* About this exercise *
Copy the entries exactly. Their pictures do not belong in the copy.

* The records *
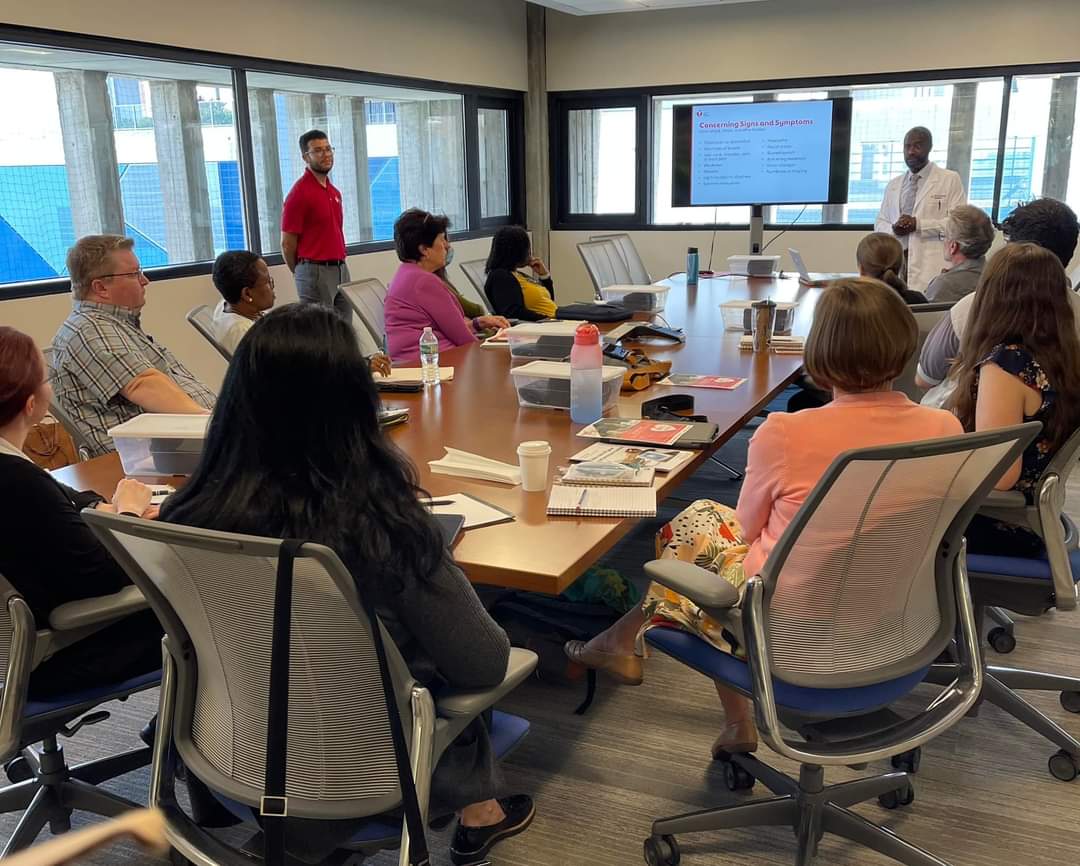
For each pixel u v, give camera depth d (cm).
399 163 722
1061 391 200
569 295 888
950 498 154
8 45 439
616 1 714
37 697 168
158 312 525
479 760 148
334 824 132
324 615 119
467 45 759
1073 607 202
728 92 788
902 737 160
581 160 854
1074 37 686
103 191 496
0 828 201
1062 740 213
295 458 124
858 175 773
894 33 729
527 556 170
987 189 744
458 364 350
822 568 152
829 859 189
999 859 188
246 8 551
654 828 185
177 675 141
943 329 281
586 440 243
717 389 299
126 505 186
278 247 616
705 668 174
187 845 134
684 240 829
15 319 448
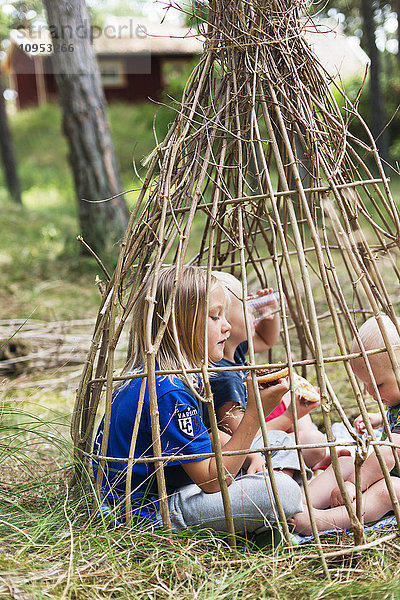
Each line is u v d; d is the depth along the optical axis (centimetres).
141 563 180
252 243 291
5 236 964
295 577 174
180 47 2086
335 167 198
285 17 203
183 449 194
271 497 192
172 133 206
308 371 370
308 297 183
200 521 196
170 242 199
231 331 258
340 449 246
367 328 219
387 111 1482
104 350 216
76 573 172
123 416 204
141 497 201
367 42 1115
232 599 166
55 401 354
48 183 1738
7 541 188
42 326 461
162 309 204
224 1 206
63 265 725
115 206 726
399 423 221
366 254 205
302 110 200
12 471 262
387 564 182
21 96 2711
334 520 205
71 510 207
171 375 199
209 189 427
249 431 193
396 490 207
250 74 202
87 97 716
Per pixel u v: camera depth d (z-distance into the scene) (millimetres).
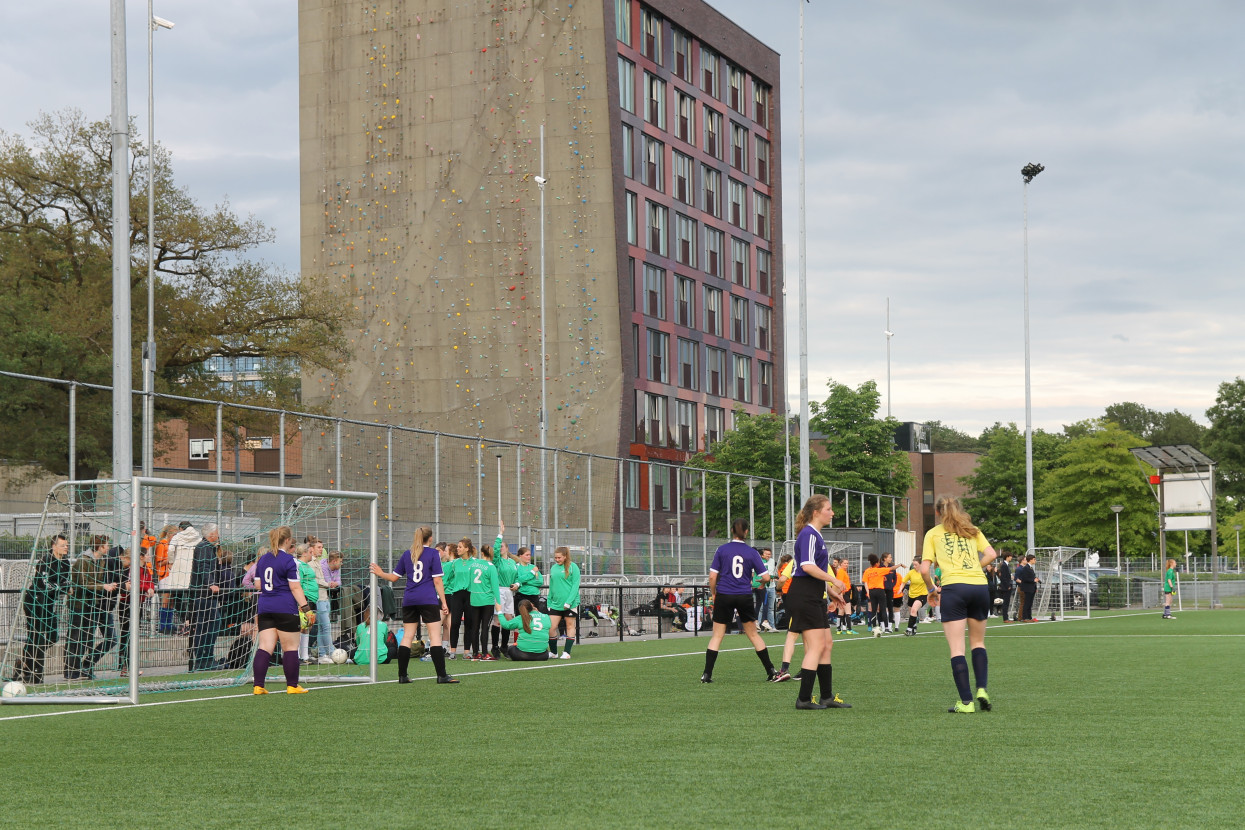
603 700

* Task answer *
For each pixel u v, give camera depth d (cm).
399 163 722
1061 391 200
569 295 888
950 498 154
8 45 439
616 1 714
37 697 168
158 312 525
479 760 148
334 824 132
324 615 119
467 45 759
1073 607 202
728 92 788
902 737 160
581 160 854
1074 37 686
103 191 496
0 828 201
1062 740 213
295 458 124
858 175 773
894 33 729
527 556 170
987 189 744
458 364 350
822 568 152
829 859 189
999 859 188
246 8 551
654 828 185
177 675 141
943 329 281
586 440 243
717 389 299
126 505 186
278 247 616
705 668 174
187 845 134
684 240 829
15 319 448
Each line is u v d; d is the depth along the optical axis (centimetres).
141 563 180
252 243 291
5 236 964
295 577 174
180 47 2086
335 167 198
285 17 203
183 449 194
271 497 192
172 133 206
308 371 370
308 297 183
200 521 196
170 242 199
231 331 258
340 449 246
367 328 219
387 111 1482
104 350 216
76 573 172
123 416 204
141 497 201
367 42 1115
232 599 166
55 401 354
48 183 1738
7 541 188
42 326 461
162 309 204
224 1 206
63 265 725
115 206 726
399 423 221
366 254 205
302 110 200
12 471 262
387 564 182
21 96 2711
334 520 205
71 510 207
171 375 199
209 189 427
249 431 193
396 490 207
250 74 202
87 97 716
Per pixel u v: camera depth d (z-distance into the scene) (millimetres).
603 700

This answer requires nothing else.